Starting with the line that contains "(334, 304) = (412, 293): tomato -> none", copy every remaining line of the data below exactly, the last one included.

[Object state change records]
*** Block opens ***

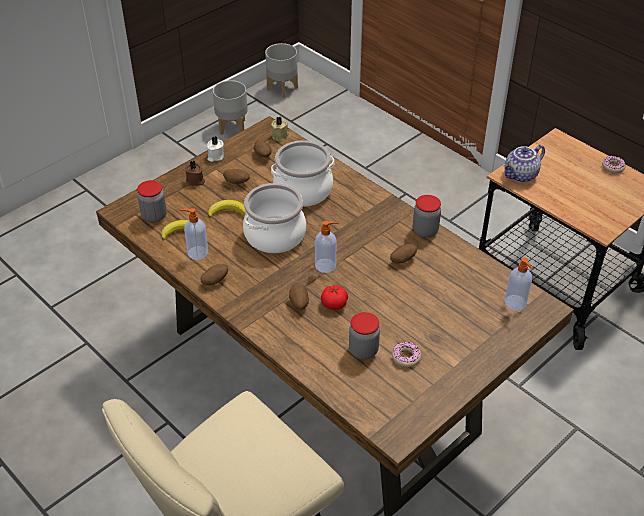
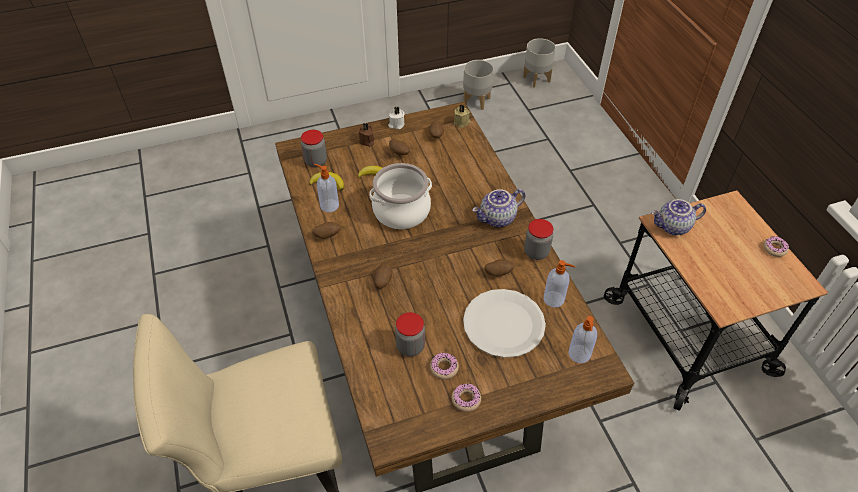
camera: 25 degrees right, 5 degrees up
(303, 190) = (451, 177): cooking pot -> none
(326, 265) = (427, 254): soap dispenser -> soap dispenser (554, 299)
(334, 304) = (412, 293): tomato -> none
(371, 213) = (497, 219): none -> teapot
(435, 301) = (503, 324): none -> white plate
(442, 376) = (466, 399): none -> donut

*** Block closes ***

> Expected answer:
(334, 304) = (412, 293): tomato -> none
(371, 213) = (497, 219): none -> teapot
(435, 301) = (503, 324): none -> white plate
(442, 376) = (466, 399): none -> donut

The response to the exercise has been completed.